Ahren stared at her. Accepting that the Ilse Witch had somehow made it through the Squirm and come down the channel to the cove, what was all this about a confrontation with Bek? Why would she be hunting him?
“Hsst!” she signaled in warning, clasping his hand in hers once more. “We have to go now! Quickly! They’re coming!”
She drew him from his concealment, back the way he had just come, and he pulled up sharply. “No, wait, I’m not going back there!”
“You have to! They’re sweeping all of the ruins! They’ll find you otherwise!”
“But I can’t!” he whispered in desperation. “I can’t!”
She stopped tugging on his hand and released it. “Do what you wish, Elven Prince. But if you stay here, they will find you. Hiding won’t help. Mwellrets can sense you better than most creatures can, and they will search you out.” She stepped close. Her violet eyes were steady and searching. “Come with me.”
He wasn’t sure what made him decide to follow, but he did so, abandoning his shelter and hurrying after her. He glanced back several times without seeing anything, but his instincts told him she was telling the truth.
“What about Bek?” he asked after a few moments, keeping his voice low and his head bent toward hers as they slipped through the ruins. “Is he all right? Did you say the Ilse Witch is tracking him, that she’s gone after him on her own?”
The seer nodded. “Belt is unhurt. His magic and his courage ward him. Perhaps she will find it difficult to overcome both.”
“His magic?
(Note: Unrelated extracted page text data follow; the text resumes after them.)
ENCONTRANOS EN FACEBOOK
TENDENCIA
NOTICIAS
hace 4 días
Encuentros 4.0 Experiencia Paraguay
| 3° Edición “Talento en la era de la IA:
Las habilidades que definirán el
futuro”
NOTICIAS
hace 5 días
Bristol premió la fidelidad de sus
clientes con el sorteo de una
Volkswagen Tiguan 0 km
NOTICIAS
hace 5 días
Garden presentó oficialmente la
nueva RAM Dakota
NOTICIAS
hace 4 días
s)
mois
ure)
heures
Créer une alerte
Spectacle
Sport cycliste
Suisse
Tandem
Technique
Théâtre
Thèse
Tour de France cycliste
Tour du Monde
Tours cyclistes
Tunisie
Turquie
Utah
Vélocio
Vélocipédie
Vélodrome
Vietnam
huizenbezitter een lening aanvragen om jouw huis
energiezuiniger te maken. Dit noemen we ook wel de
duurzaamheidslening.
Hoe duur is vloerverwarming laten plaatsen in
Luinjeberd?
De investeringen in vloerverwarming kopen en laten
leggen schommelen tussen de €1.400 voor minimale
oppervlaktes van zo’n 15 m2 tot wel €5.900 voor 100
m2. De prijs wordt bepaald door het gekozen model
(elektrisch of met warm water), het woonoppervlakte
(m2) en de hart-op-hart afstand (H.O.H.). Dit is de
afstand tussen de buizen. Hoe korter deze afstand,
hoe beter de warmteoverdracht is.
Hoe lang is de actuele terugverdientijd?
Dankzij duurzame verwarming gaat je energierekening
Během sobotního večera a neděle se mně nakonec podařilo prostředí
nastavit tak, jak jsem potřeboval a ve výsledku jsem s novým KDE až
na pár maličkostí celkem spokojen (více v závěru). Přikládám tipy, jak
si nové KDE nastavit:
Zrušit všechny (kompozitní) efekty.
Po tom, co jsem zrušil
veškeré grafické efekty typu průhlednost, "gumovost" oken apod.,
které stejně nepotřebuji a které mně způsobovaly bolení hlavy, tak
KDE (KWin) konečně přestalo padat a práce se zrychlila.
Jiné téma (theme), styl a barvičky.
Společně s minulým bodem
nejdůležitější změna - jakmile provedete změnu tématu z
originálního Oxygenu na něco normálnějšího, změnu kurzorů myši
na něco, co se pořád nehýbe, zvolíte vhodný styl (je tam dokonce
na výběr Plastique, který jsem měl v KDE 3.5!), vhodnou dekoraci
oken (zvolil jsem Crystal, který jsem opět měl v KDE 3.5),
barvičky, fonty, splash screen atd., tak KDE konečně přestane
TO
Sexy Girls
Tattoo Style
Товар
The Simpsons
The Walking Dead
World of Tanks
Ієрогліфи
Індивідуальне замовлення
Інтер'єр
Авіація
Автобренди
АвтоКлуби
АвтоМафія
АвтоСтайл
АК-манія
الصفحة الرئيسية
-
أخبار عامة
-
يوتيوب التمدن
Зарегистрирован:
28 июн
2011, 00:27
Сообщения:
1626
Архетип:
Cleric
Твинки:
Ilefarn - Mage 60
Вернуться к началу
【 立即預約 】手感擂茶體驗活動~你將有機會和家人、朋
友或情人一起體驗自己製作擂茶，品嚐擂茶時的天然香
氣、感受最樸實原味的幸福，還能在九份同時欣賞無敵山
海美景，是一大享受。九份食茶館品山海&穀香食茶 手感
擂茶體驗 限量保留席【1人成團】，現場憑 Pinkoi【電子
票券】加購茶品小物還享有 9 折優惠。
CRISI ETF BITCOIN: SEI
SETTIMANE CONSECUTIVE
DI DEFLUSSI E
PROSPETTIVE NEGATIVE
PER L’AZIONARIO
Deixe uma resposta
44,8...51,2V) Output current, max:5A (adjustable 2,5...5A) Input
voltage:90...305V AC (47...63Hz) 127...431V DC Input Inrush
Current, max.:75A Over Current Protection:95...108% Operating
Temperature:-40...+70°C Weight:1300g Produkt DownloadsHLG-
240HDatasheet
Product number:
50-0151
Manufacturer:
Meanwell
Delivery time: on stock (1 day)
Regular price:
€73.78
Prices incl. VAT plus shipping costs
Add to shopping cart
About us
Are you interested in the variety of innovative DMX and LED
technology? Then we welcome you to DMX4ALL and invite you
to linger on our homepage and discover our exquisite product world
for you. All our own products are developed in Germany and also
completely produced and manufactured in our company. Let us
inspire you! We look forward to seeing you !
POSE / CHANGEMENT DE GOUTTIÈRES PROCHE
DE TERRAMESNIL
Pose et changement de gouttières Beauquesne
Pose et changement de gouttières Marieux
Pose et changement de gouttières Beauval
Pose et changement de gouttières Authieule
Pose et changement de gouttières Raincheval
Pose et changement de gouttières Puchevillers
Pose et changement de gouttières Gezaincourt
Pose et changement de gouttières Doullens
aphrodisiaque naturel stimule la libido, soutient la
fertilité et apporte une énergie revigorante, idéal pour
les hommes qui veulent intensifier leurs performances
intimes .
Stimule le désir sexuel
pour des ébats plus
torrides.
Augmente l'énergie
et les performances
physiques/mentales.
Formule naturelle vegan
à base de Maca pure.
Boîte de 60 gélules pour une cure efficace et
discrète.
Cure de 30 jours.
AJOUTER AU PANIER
What magic?” The Elf hurried to keep up with her. “Wait a minute. Are you saying she’s tracking him because he has some sort of magic?”
Ryer Ord Star grasped his arm and pulled him close to her. “She is his sister, Elven Prince.” She registered the shock in his eyes and tightened her grip. “Walker told him just before we arrived, but Bek kept it to himself. When she appeared in the clearing, he told her who he was. The Ilse Witch did not believe him. She cannot. That was the cause of the confrontation between them. She hunts him now because she can’t get the truth out of her mind, even if she doesn’t accept it. She thinks that if she can confront him once more, he will admit he lied to her. Or perhaps she realizes there is something to what he says. Now walk more quickly!”
They moved ahead, faster, back through the buildings and rubble, back toward the trap they had been lucky to escape once already and were now braving again. Ahren Elessedil’s mind spun with the revelations about Bek, but his thoughts were made jumbled and confused by his fear. He knew that by going back, he was tempting fate in a way he would regret. He did not really think he could survive another encounter with the creepers, whatever Ryer Ord Star believed. But he could not let this slip of a girl return alone, leaving him behind to remember he had failed her as well as Ard Patrinell and his Elven Hunters. He kept thinking he could find a way to cause her to reconsider, to change her mind, and to turn her aside. But she was strong-minded and determined, and for the moment, at least, he would have to do what she wanted.
It took them much less time than he had expected to reach the square they had fled only hours earlier. It sat still and empty in the bright midday light, its maze of walls back in place, metal sheeting baking in the heat. Ahren cast about for signs of those who had been left behind. There was no one to be seen anywhere. There were no signs that a battle had been fought, no bodies, not a trace of blood, not a scar from the fire threads, not a piece of stray metal from one of the creepers. It was as if nothing had ever happened.